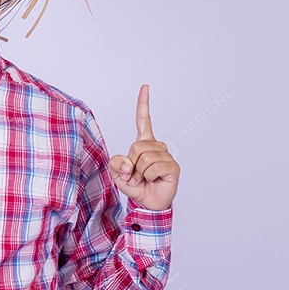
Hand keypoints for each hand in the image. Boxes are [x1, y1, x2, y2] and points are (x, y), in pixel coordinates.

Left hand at [108, 84, 179, 210]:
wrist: (148, 203)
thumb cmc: (135, 185)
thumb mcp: (118, 175)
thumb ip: (115, 165)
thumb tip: (127, 164)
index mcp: (143, 142)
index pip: (143, 119)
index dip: (143, 103)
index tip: (145, 86)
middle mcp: (156, 146)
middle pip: (136, 147)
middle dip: (131, 165)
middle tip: (135, 176)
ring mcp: (165, 155)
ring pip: (144, 158)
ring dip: (139, 173)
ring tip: (144, 179)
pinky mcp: (172, 166)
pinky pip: (153, 167)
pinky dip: (148, 177)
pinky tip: (153, 180)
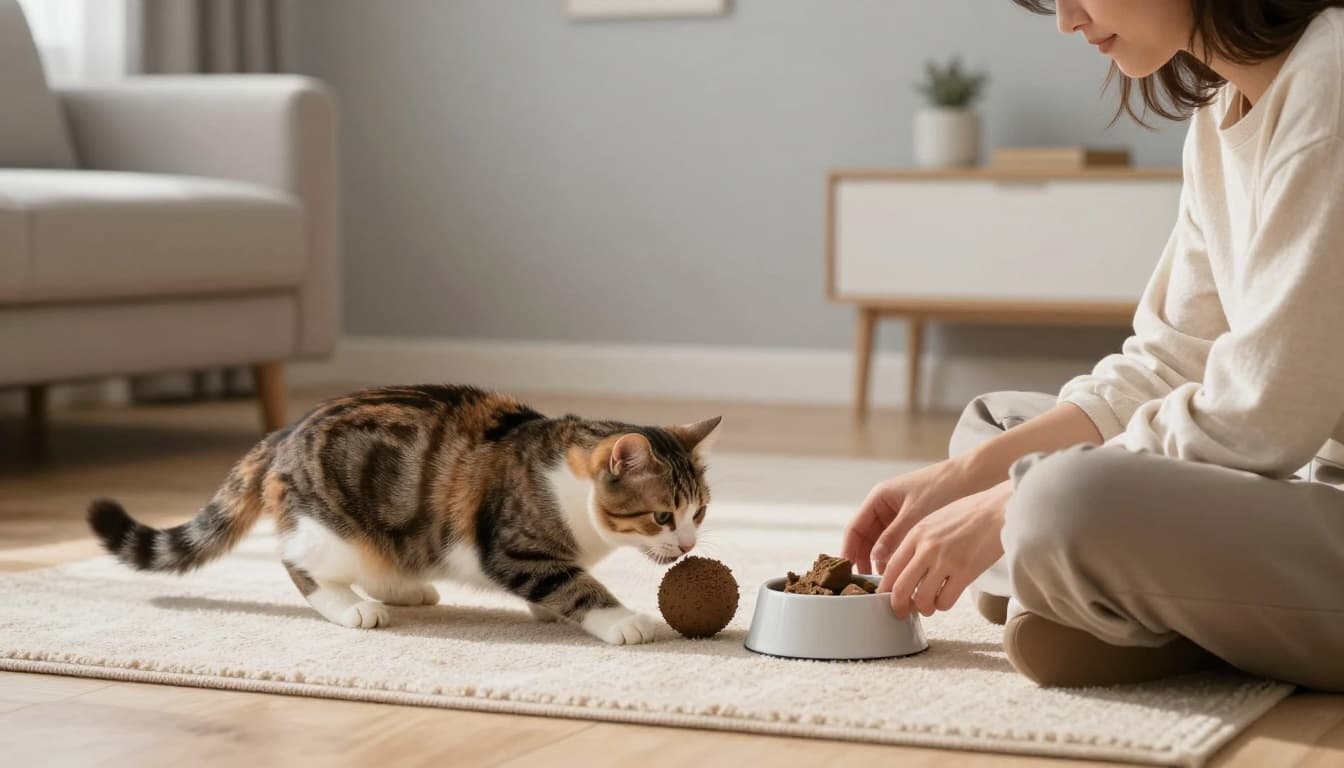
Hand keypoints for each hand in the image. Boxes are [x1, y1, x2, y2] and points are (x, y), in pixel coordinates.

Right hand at [842, 459, 976, 575]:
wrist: (975, 477)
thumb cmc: (943, 487)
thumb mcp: (916, 513)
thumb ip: (894, 537)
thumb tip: (876, 560)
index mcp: (879, 498)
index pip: (855, 529)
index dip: (848, 551)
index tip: (847, 573)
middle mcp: (886, 508)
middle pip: (866, 540)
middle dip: (865, 562)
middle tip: (868, 586)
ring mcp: (900, 517)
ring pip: (883, 545)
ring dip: (882, 563)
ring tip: (885, 585)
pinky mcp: (915, 525)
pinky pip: (899, 545)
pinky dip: (898, 559)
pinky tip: (903, 575)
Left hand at [879, 480, 1011, 618]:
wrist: (999, 509)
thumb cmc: (969, 514)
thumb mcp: (934, 520)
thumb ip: (918, 542)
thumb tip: (906, 569)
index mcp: (916, 534)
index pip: (890, 567)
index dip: (885, 588)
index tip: (886, 597)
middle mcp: (927, 548)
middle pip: (900, 587)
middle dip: (898, 605)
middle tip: (901, 611)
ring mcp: (946, 560)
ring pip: (922, 598)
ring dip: (923, 608)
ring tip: (928, 606)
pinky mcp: (966, 572)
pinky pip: (945, 600)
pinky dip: (942, 605)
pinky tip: (946, 598)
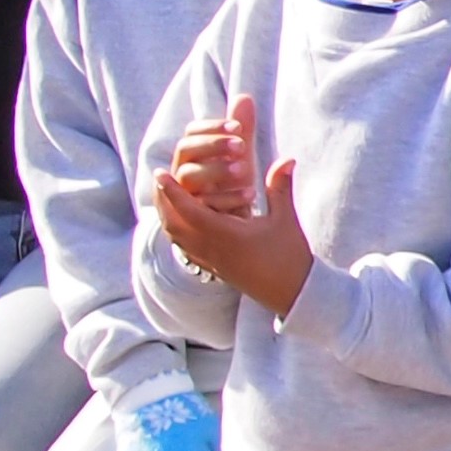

REQUIREMENT —
Retyping should start at the first line of the data above and stop after the line with "index pip: (855, 529)", and no picture should be included.

EXERCISE ANSWER —
Hand keypoints for each hand in the image. Boxes are [x1, y1, x2, y2] and points are (x, y), in pixel coordinates.

Left hand at [108, 84, 179, 210]:
wrist: (148, 203)
thumb cmc: (135, 185)
thumb mcp: (118, 175)
thumb ip: (115, 165)
thumb tip: (127, 164)
index mcp: (143, 142)
index pip: (143, 119)
index dip: (143, 103)
index tip: (145, 86)
middle mcp: (156, 146)
middle pip: (136, 147)
middle dip: (131, 165)
middle tip: (135, 176)
ring mcp: (165, 155)
ring pip: (144, 158)
ring dip: (139, 173)
ring tip: (144, 179)
pinky mcp: (172, 166)
pinky pip: (153, 167)
pinky dip: (148, 177)
pinky tip: (153, 180)
Hand keypoints for each hand in the image. Boxes are [x1, y1, x2, y2] and points are (x, y), in pixel coordinates.

Right hand at [842, 459, 976, 575]:
wrist: (975, 477)
thumb cmc: (943, 487)
thumb mcp: (916, 513)
thumb ip: (894, 537)
thumb tip: (876, 560)
index mcp: (879, 498)
index pip: (855, 529)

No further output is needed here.